Poprawione!
15:50. poniedziałek
Idę do chłopaków na umówioną godzinę.
Wreszcie.
Czas w domu strasznie mi się dłużył, na szczęście przetrwałam tą katorgę. Jestem trochę zestresowana, że nic nie będzie mi szło, spójrzmy prawdzie w oczy nigdy w niczym nie byłam dobra zawsze byłam przeciętna lub kompletnym zerem. Nawet nie zdziwię się gdy mnie wyśmieją choć nie sądzę, żeby tacy byli, zdążyłam się z nimi zaprzyjaźnić i chyba im ufam.Szłam dróżką leśną już jakieś pięć minut, zaraz powinnam być na miejscu. Nie trudno było tam dotrzeć, ponieważ szło się cały czas po prostej dróżce chyba, że ktoś zboczy ze ścieszki lecz nikt nie wchodził do lasu od bardzo dawna. Ludzie są przekonani, że ten las jest dziwny i niebezpieczny. A niech żałują tych pięknych widoków.

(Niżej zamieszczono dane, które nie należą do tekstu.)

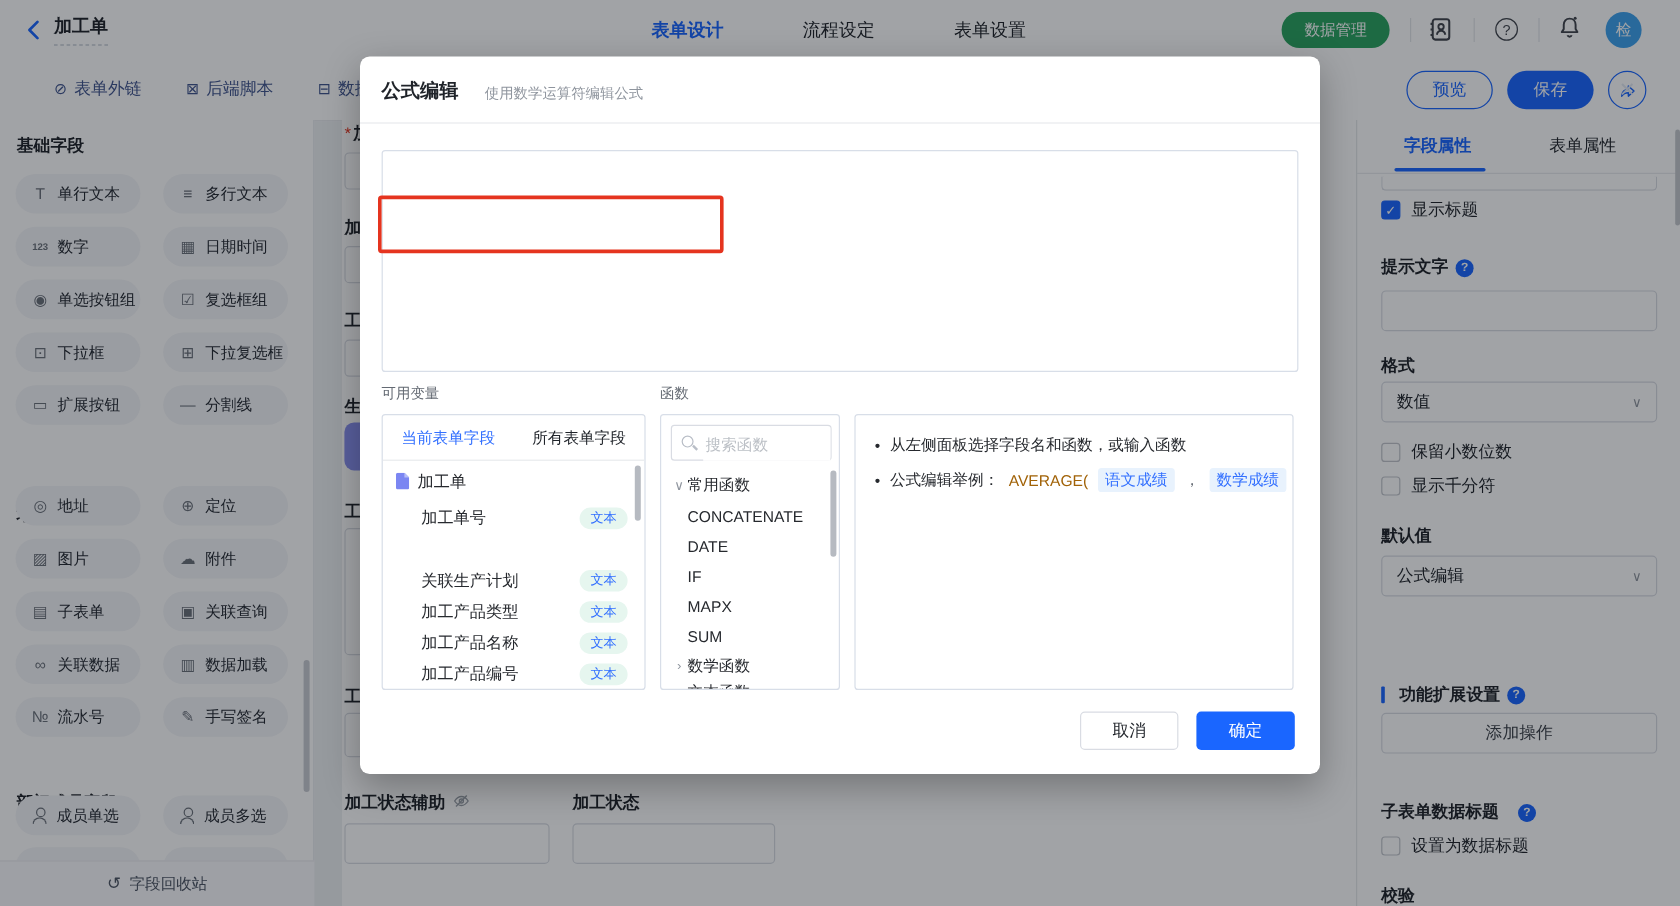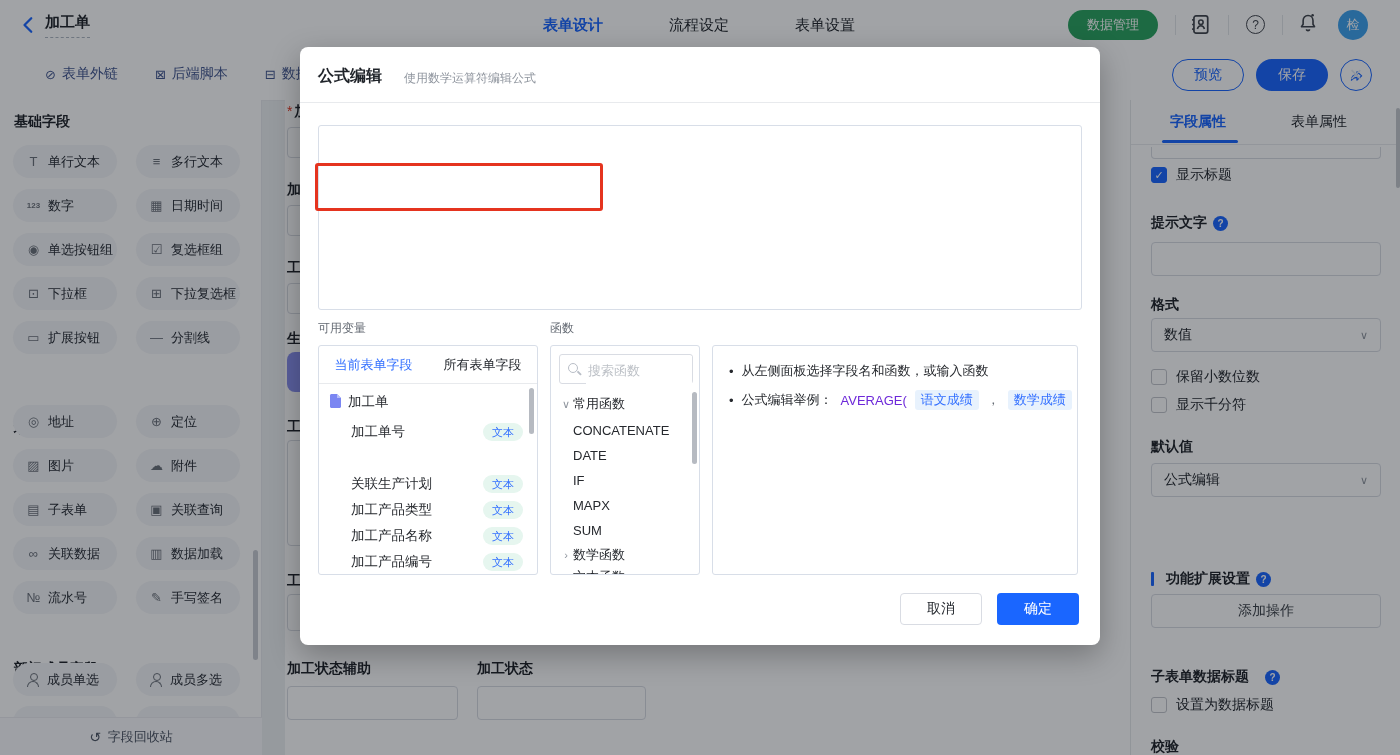--- a/index.html
+++ b/index.html
@@ -102,7 +102,7 @@
   .fn-thumb{position:absolute;right:2px;top:46px;width:5px;height:72px;border-radius:3px;background:#b6bac1;}
   .tip-li{position:absolute;left:16px;font-size:13px;color:#26292e;display:flex;align-items:center;gap:8px;white-space:nowrap;}
   .tip-li .dot{color:#26292e;font-size:13px;}
-  .fnp{color:#6d28d9;}
+  .fnp{color:#a16207;}
   .tk-sm{background:#e8f2fd;color:#3370ff;padding:1px 6px;border-radius:3px;}
   .comma{color:#646a73;}
   .m-btn{position:absolute;top:546px;width:82px;height:32px;border-radius:4px;font-size:14px;display:flex;align-items:center;justify-content:center;box-sizing:border-box;cursor:pointer;}

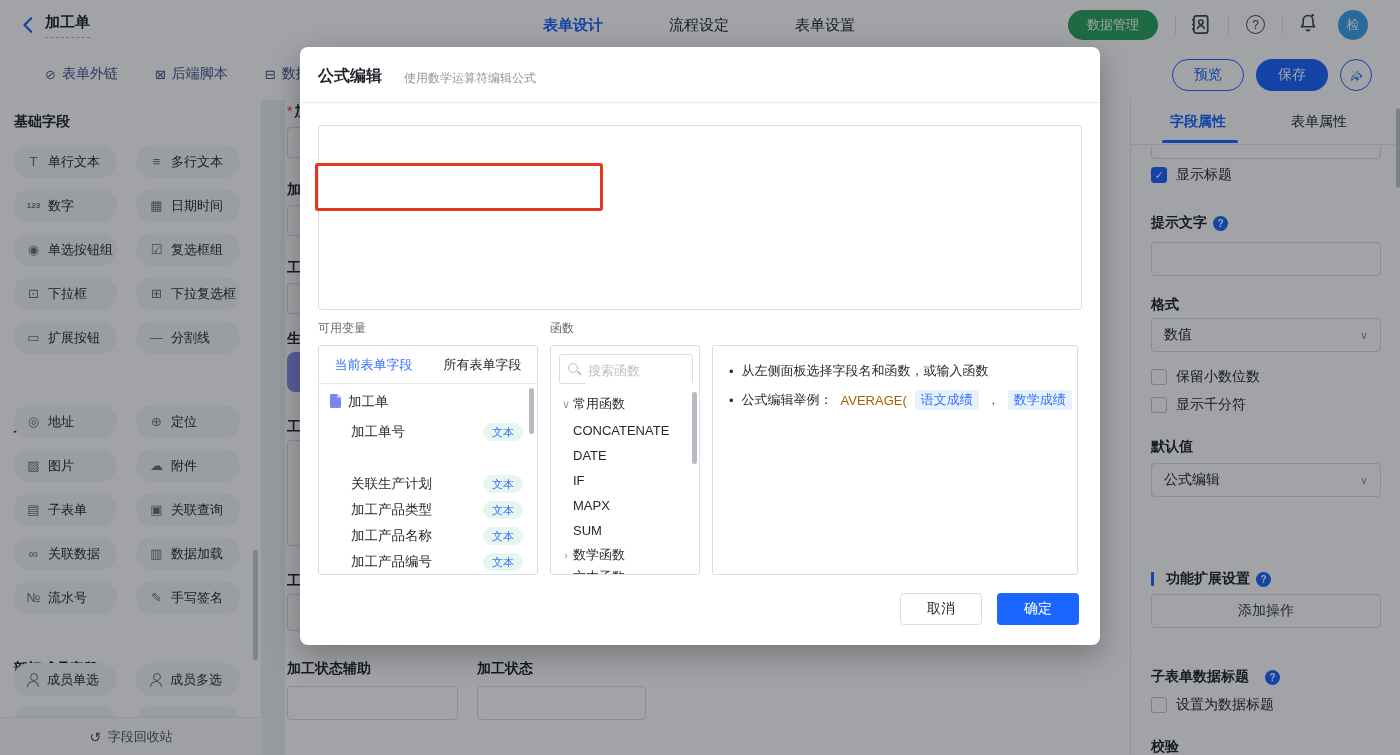--- a/index.html
+++ b/index.html
@@ -46,7 +46,7 @@
   .frag-label .req{color:#e5341f;margin-right:2px;font-weight:400;}
   .f-input{position:absolute;background:#fff;border:1px solid #d9dce3;border-radius:4px;box-sizing:border-box;}
   .purple-btn{position:absolute;background:#8a90ef;border-radius:8px;cursor:pointer;}
-  .form-label{position:absolute;font-size:14px;font-weight:700;color:#1f2329;display:flex;align-items:center;gap:6px;white-space:nowrap;flex-direction:column;}
+  .form-label{position:absolute;font-size:14px;font-weight:700;color:#1f2329;display:flex;align-items:center;gap:6px;white-space:nowrap;}
 
   
   .inspector{position:absolute;left:1130px;top:100px;width:270px;height:655px;background:#fff;border-left:1px solid #e6e8eb;box-sizing:border-box;}

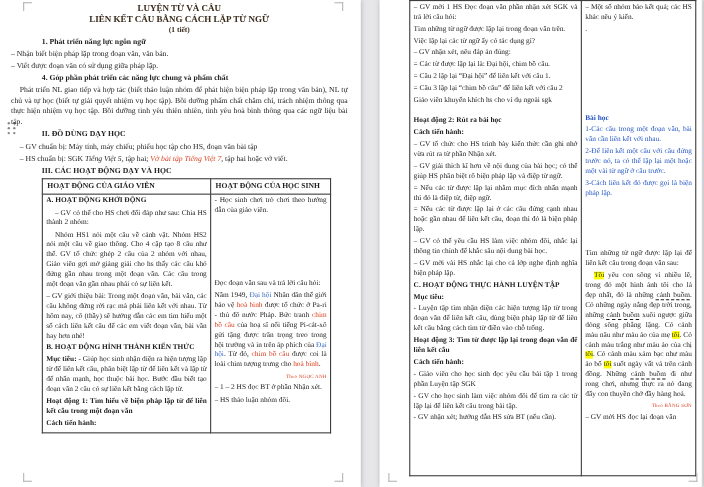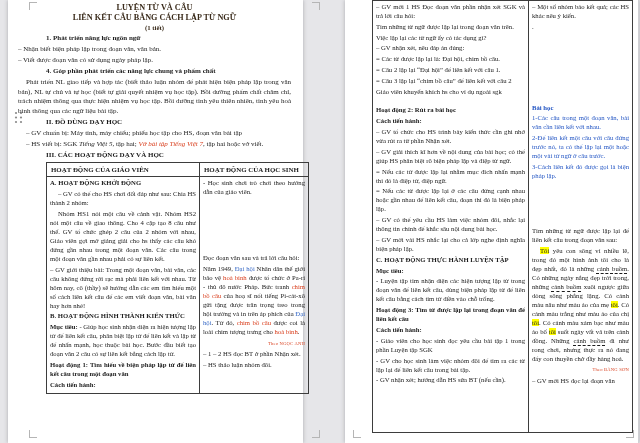--- a/index.html
+++ b/index.html
@@ -7,7 +7,7 @@
        font-family:"Liberation Serif","DejaVu Serif",serif;color:#1c1c1c;}
   .canvas{position:absolute;inset:0;}
   .page{position:absolute;top:0;height:443px;background:#fff;box-shadow:0 0 4px rgba(60,60,70,.35);}
-  #page1{left:8px;width:295px;text-decoration:underline;}
+  #page1{left:0;width:328px;text-decoration:underline;}
   #page2{left:345px;width:293px;border-right:1px solid #d0d0d4;}
   
   .mark{position:absolute;width:7px;height:7px;}

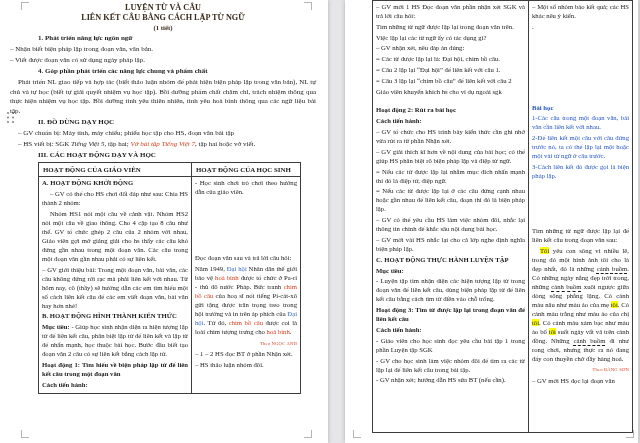--- a/index.html
+++ b/index.html
@@ -82,7 +82,7 @@
       <div id="p1-front">
           <p class="para h1"><span class="b">1. Phát triển năng lực ngôn ngữ</span></p>
           <p class="para"><span>– Nhận biết biện pháp lặp trong đoạn văn, văn bản.</span></p>
-          <p class="para"><span>– Viết được đoạn văn có sử dụng ngày pháp lặp.</span></p>
+          <p class="para"><span>– Viết được đoạn văn có sử dụng giữa pháp lặp.</span></p>
           <p class="para h1"><span class="b">4. Góp phần phát triển các năng lực chung và phẩm chất</span></p>
           <p class="para ind j"><span>Phát triển NL giao tiếp và hợp tác (biết thảo luận nhóm để phát hiện biện pháp lặp trong văn bản), NL tự chủ và tự học (biết tự giải quyết nhiệm vụ học tập). Bồi dưỡng phẩm chất chăm chỉ, trách nhiệm thông qua thực hiện nhiệm vụ học tập. Bồi dưỡng tình yêu thiên nhiên, tình yêu hoà bình thông qua các ngữ liệu bài tập.</span></p>
           <p class="para h1"><span class="b">II. ĐỒ DÙNG DẠY HỌC</span></p>

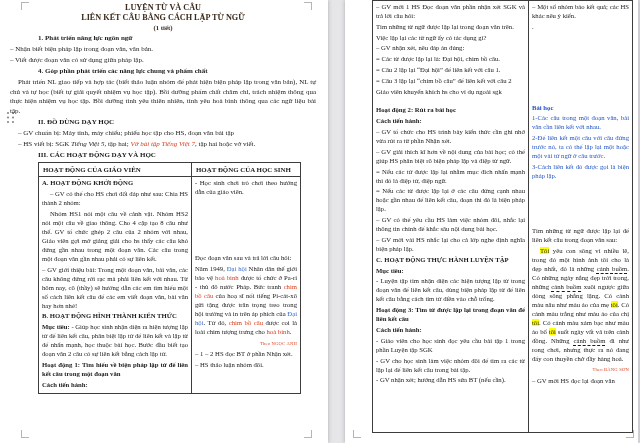--- a/index.html
+++ b/index.html
@@ -87,7 +87,7 @@
           <p class="para ind j"><span>Phát triển NL giao tiếp và hợp tác (biết thảo luận nhóm để phát hiện biện pháp lặp trong văn bản), NL tự chủ và tự học (biết tự giải quyết nhiệm vụ học tập). Bồi dưỡng phẩm chất chăm chỉ, trách nhiệm thông qua thực hiện nhiệm vụ học tập. Bồi dưỡng tình yêu thiên nhiên, tình yêu hoà bình thông qua các ngữ liệu bài tập.</span></p>
           <p class="para h1"><span class="b">II. ĐỒ DÙNG DẠY HỌC</span></p>
           <p class="para ind"><span>– GV chuẩn bị: Máy tính, máy chiếu; phiếu học tập cho HS, đoạn văn bài tập</span></p>
-          <p class="para ind j"><span>– HS viết bị: SGK </span><span class="i">Tiếng Việt 5</span><span>, tập hai; </span><span class="i c-red">Vở bài tập Tiếng Việt 7</span><span>, tập hai hoặc vở viết.</span></p>
+          <p class="para ind j"><span>– HS chuẩn bị: SGK </span><span class="i">Tiếng Việt 5</span><span>, tập hai; </span><span class="i c-red">Vở bài tập Tiếng Việt 7</span><span>, tập hai hoặc vở viết.</span></p>
           <p class="para h1"><span class="b">III. CÁC HOẠT ĐỘNG DẠY VÀ HỌC</span></p>
         </div>
 

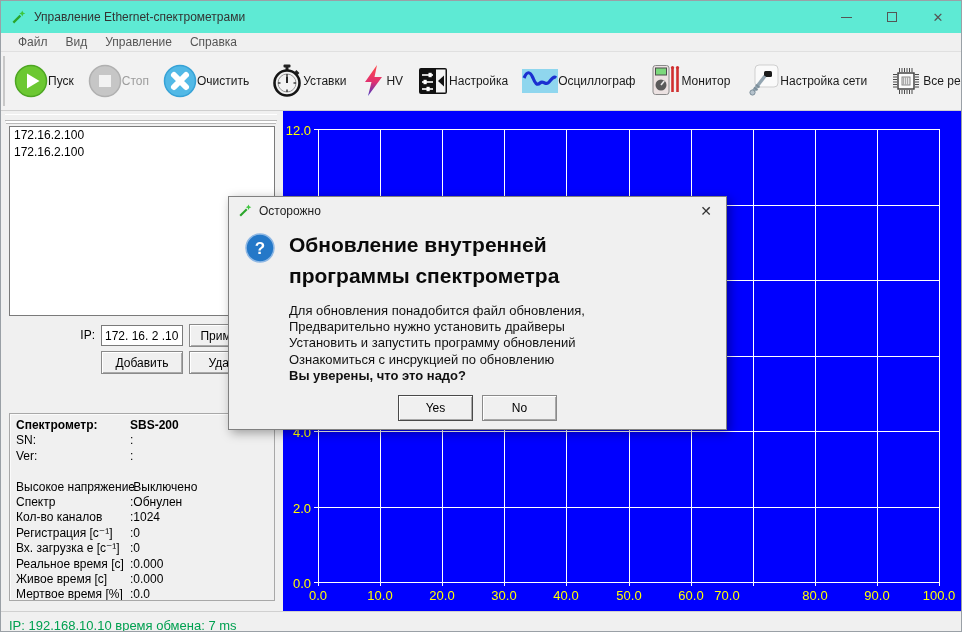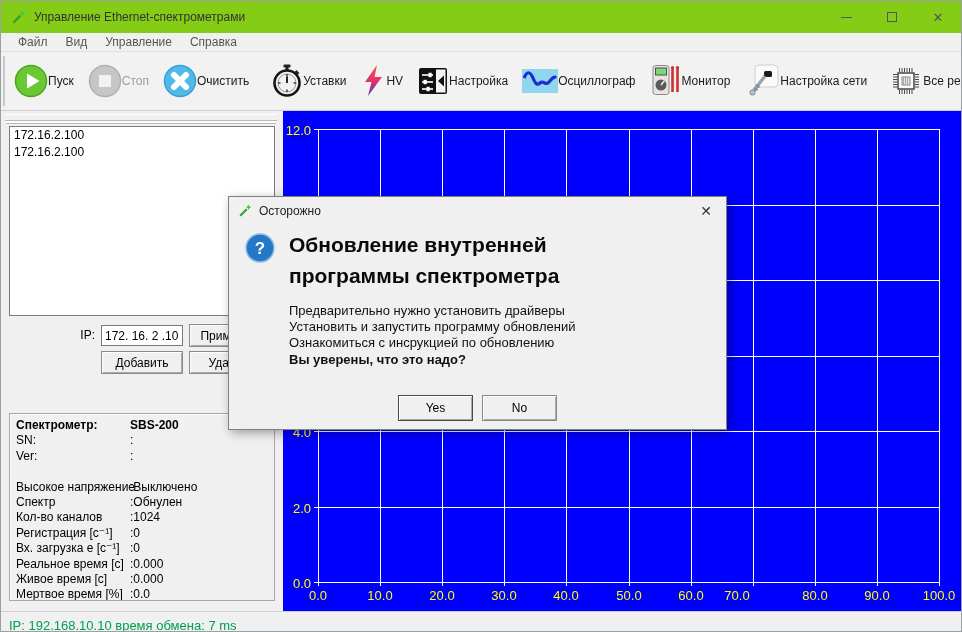--- a/index.html
+++ b/index.html
@@ -7,7 +7,7 @@
   .win{position:relative;width:962px;height:632px;background:#f0f0f0;border:1px solid #9aa0a6;overflow:hidden;}
 
   
-  .titlebar{position:absolute;left:0;top:0;width:100%;height:32px;background:#84cc16;display:flex;align-items:center;}
+  .titlebar{position:absolute;left:0;top:0;width:100%;height:32px;background:#5eead4;display:flex;align-items:center;}
   .titlebar .appicon{margin:0 8px 0 10px;width:15px;height:15px;flex:0 0 auto;}
   .titlebar .title{font-size:12px;color:#333;}
   .wincontrols{margin-left:auto;display:flex;height:100%;}

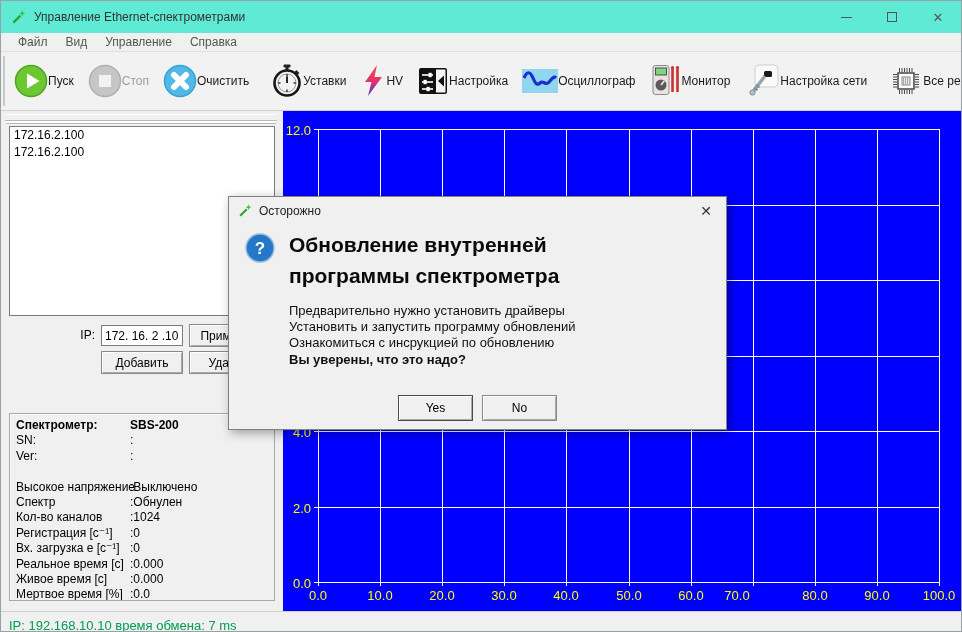--- a/index.html
+++ b/index.html
@@ -435,6 +435,7 @@
     </span>
     <div class="dlg-heading">Обновление внутренней программы спектрометра</div>
     <div class="dlg-body" id="dlgbody">
+        <div>Для обновления понадобится файл обновления,</div>
         <div>Предварительно нужно установить драйверы</div>
         <div>Установить и запустить программу обновлений</div>
         <div>Ознакомиться с инсрукцией по обновлению</div>

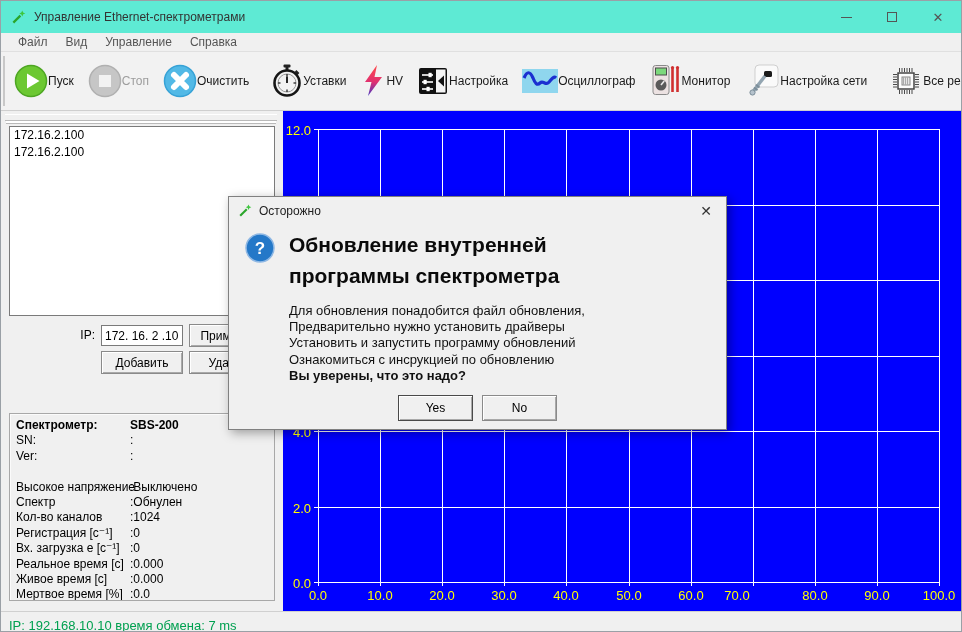--- a/index.html
+++ b/index.html
@@ -388,7 +388,7 @@
         <div class="xtick" style="left: 408px; top: 471px;"></div>
         <div class="axlabel" style="left: 388px; top: 477px; width: 40px; text-align: center; color: rgb(255, 255, 0);">60.0</div>
         <div class="xtick" style="left: 470px; top: 471px;"></div>
-        <div class="axlabel" style="left: 434px; top: 477px; width: 40px; text-align: center; color: rgb(255, 255, 0);">70.0</div>
+        <div class="axlabel" style="left: 424px; top: 477px; width: 40px; text-align: center; color: rgb(255, 255, 0);">70.0</div>
         <div class="xtick" style="left: 532px; top: 471px;"></div>
         <div class="axlabel" style="left: 512px; top: 477px; width: 40px; text-align: center; color: rgb(255, 255, 0);">80.0</div>
         <div class="xtick" style="left: 594px; top: 471px;"></div>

Nagle oprzytomniałam słysząc za mną szelest liści zlekceważyłam go mówiąc do siebie w myślach, że oglądam za dużo horrorów lecz po chwili usłyszałam kolejny i wydawać by się mogło, że troszkę głośniejszy. Dreszcz mnie przeszedł myśląc o moich teoriach spiskowych wiedząc, że wszystko jest możliwe.
Jestem zbyt ciekawską osobą by drugi raz to zlekceważyć. Powolnym pół obrotem sprawdziłam co przerywa mi moją przechadzkę po lesie, ku mojemu zdziwieniu nic tam nie było. Mentalnie uderzyłam się z plaskacza w czoło za moją głupotę.
Odwróciłam się z powrotem w stronę ścieżki i znieruchomiałam. Przede mną stał Natan który ledwo powstrzymywał się od wybuchnięcia śmiechem. Opadłam na kolana. Moje serce waliło mi o wiele szybciej niż powinno, pod powiekami szybko zgromadziły się łzy strachu.- Natan! Nie strasz mnie tak! Jejku!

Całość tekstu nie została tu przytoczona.